New research claims benefits of inversions often outweigh costs.
American companies are increasingly moving to foreign countries to reduce their tax bills. This practice, called corporate inversion, involves moving a corporation’s headquarters to a country with corporate tax rates lower than those of the United States. Policymakers are worried that inversion allows companies to enjoy the benefits of doing business in America while avoiding the costs, eroding the U.S. tax base in the process. Despite policymakers’ concerns, a recent study suggests U.S. corporations will continue to look for opportunities to move overseas because the benefits of inversion often outweigh the costs.
A report from business professors Felipe Cortes of Northeastern University and Armando R. Gomes and Radhakrishnan Gopalan of Washington University in St. Louis identifies two crucial issues a firm must consider when deciding where to incorporate: the tax rate payable on the parent company’s profits, and the applicable corporate law. These factors may determine whether it makes good business sense to become an American Company with Foreign Incorporation (AFC) or to remain a U.S. firm.
The authors examined 240 AFCs and compared them to a control group of comparable U.S.-incorporated companies. They measured the effects of foreign incorporation by looking to the effective tax rates of the firms, the degree of leverage of the firms (the cash balance as a proportion of total assets), the amount of attention the firms attract from analysts, and the value investors place on cash held by the firms.
Cortes and his co-authors found that AFCs had a 7% lower effective tax rate than the control group of U.S.-incorporated firms. In some “tax havens,” such as Bermuda, the Cayman Islands, and Ireland, the effective rate can be as low as 0%. In addition, many foreign countries have territorial tax systems, where only income earned within their borders is taxed. The U.S., on the other hand, currently taxes the worldwide earnings of a company incorporated in the U.S. This is a major reason why a U.S. company might decide to invert.
Still, Cortes and his co-authors found inverting corporations may face significant costs because of the corporate laws in the country where they choose to relocate. This is because countries where AFCs are incorporated generally have weaker rule of law indexes compared to the United States. The authors note these indexes, promulgated by the World Bank, refer to “the extent to which agents have confidence in and abide by the rules of society, and in particular the quality of contract enforcement, property rights, the police, and the courts, as well as the likelihood of crime and violence.” Weaker rule of law means weaker protection for outside shareholders.
In addition, the authors found that AFCs exhibit significantly lower leverage rates than U.S. companies (22.7% higher cash balance as a proportion of total assets). AFCs further face a higher “bid-ask spread” for their stock (the difference in price between the highest price that the buyer is willing to pay and the lowest price at which a seller is willing to sell). According to the authors, AFCs also garner less analyst following, meaning investors perceive an “element of opaqueness” about AFCs and are reluctant to hold and trade in their stock. This results in AFCs’ cash being valued below U.S. companies’ cash. Further, AFCs generally have higher cash balances and pay fewer dividends than U.S. firms.

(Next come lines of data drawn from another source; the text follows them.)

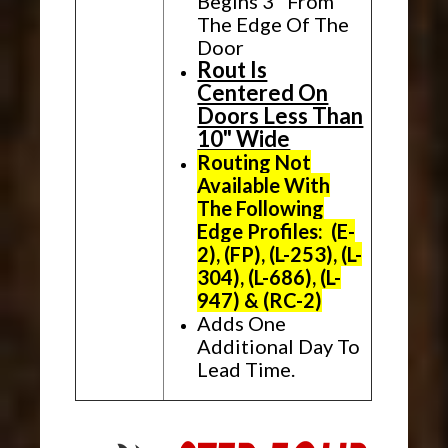
Begins 3" From
The Edge Of The
Door
Rout Is
Centered On
Doors Less Than
10" Wide
Routing Not
Available With
The Following
Edge Profiles: (E-
2), (FP), (L-253), (L-
304), (L-686), (L-
947) & (RC-2)
Adds One
Additional Day To
Lead Time.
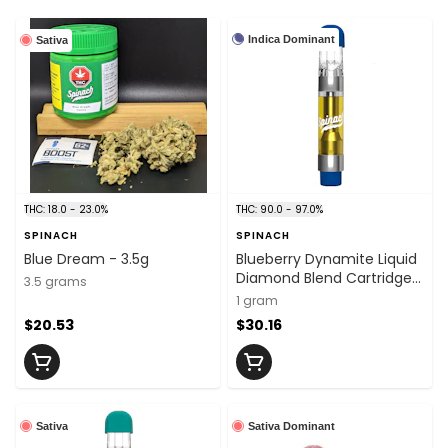
Indica Dominant
Sativa
THC: 18.0 - 23.0%
THC: 90.0 - 97.0%
SPINACH
SPINACH
Blue Dream - 3.5g
Blueberry Dynamite Liquid
Diamond Blend Cartridge -
3.5 grams
1g
1 gram
$20.53
$30.16
Sativa
Sativa Dominant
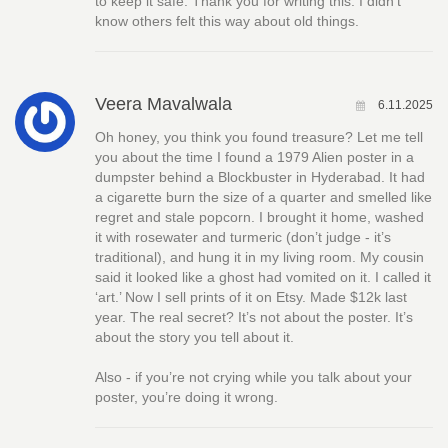
to keep it safe. Thank you for writing this. I didn’t
know others felt this way about old things.
Veera Mavalwala
6.11.2025
Oh honey, you think you found treasure? Let me tell
you about the time I found a 1979 Alien poster in a
dumpster behind a Blockbuster in Hyderabad. It had
a cigarette burn the size of a quarter and smelled like
regret and stale popcorn. I brought it home, washed
it with rosewater and turmeric (don’t judge - it’s
traditional), and hung it in my living room. My cousin
said it looked like a ghost had vomited on it. I called it
‘art.’ Now I sell prints of it on Etsy. Made $12k last
year. The real secret? It’s not about the poster. It’s
about the story you tell about it.
Also - if you’re not crying while you talk about your
poster, you’re doing it wrong.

Despite calls from some members of Congress, including the Chairman and Ranking Member of the Senate Finance Committee, no legislation to address inversions has been passed, leaving the Obama Administration to rely on agency-level regulations. President Obama recently called for curbing corporate inversions in the name of “economic patriotism.” Treasury Secretary Jack Lew sent a letter to Congress expressing the same sentiment, urging them to take legislative action on inversions.
Currently, the U.S. tax code requires that an inversion can take place only if the owners of the American company seeking inversion will own less than 80% of the resulting firm. The U.S. Department of the Treasury recently announced plans to slow the growth of inversions. Among these steps are proposals that would make it harder for companies to find a suitable merger partner. This means that a U.S. corporation must find a foreign merger partner around one-quarter of its size, which is not an easy task.

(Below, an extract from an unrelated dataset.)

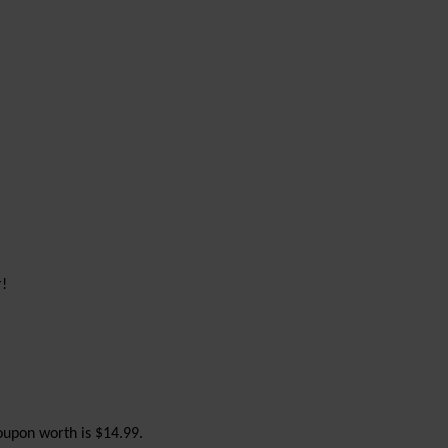
r!
upon worth is $14.99.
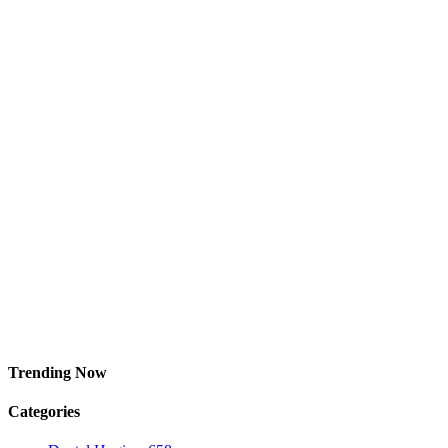
Trending Now
Categories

Some policymakers, including Senator Charles Schumer (D-NY), have called for measures to stiffen the ownership requirement, which the U.S. Department of the Treasury announced it would do. Additionally, companies may have to pay an exit tax in order to invert. This could raise the cost of inversion, making it too expensive for some firms to reincorporate.
While new regulations may affect the calculation for some firms, Cortes and his co-authors conclude that corporate inversions are likely to become more common because they often make good business sense. Moreover, increasing competitive pressures drive many companies to consider moving overseas. Some countries that rank well in terms of rule of law, including the U.K., Canada, and Switzerland, recently adopted territorial taxations systems to entice prospective companies to reincorporate. Furthermore, many American start-ups are incorporating overseas to start, so laws designed to regulate existing companies may do little to slow the trend of U.S. corporations moving cash beyond the reach of the IRS.